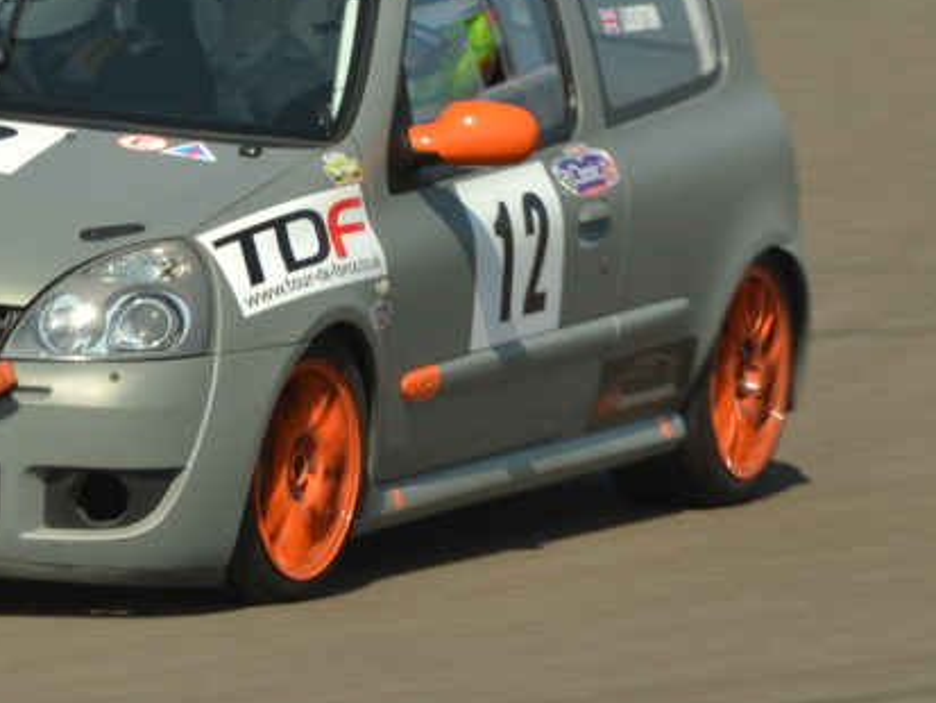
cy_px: 376
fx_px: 28968
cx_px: -92
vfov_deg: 1.4
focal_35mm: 1071
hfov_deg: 1.9
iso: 200
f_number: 20
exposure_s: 1/125
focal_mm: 300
········
— EXERCISE AIM —
Everything above should be given again exactly, apart from the pictures.

— COMPLETED EXERCISE —
cy_px: 376
fx_px: 28968
cx_px: -92
vfov_deg: 1.4
focal_35mm: 1071
hfov_deg: 1.9
iso: 200
f_number: 20
exposure_s: 1/125
focal_mm: 300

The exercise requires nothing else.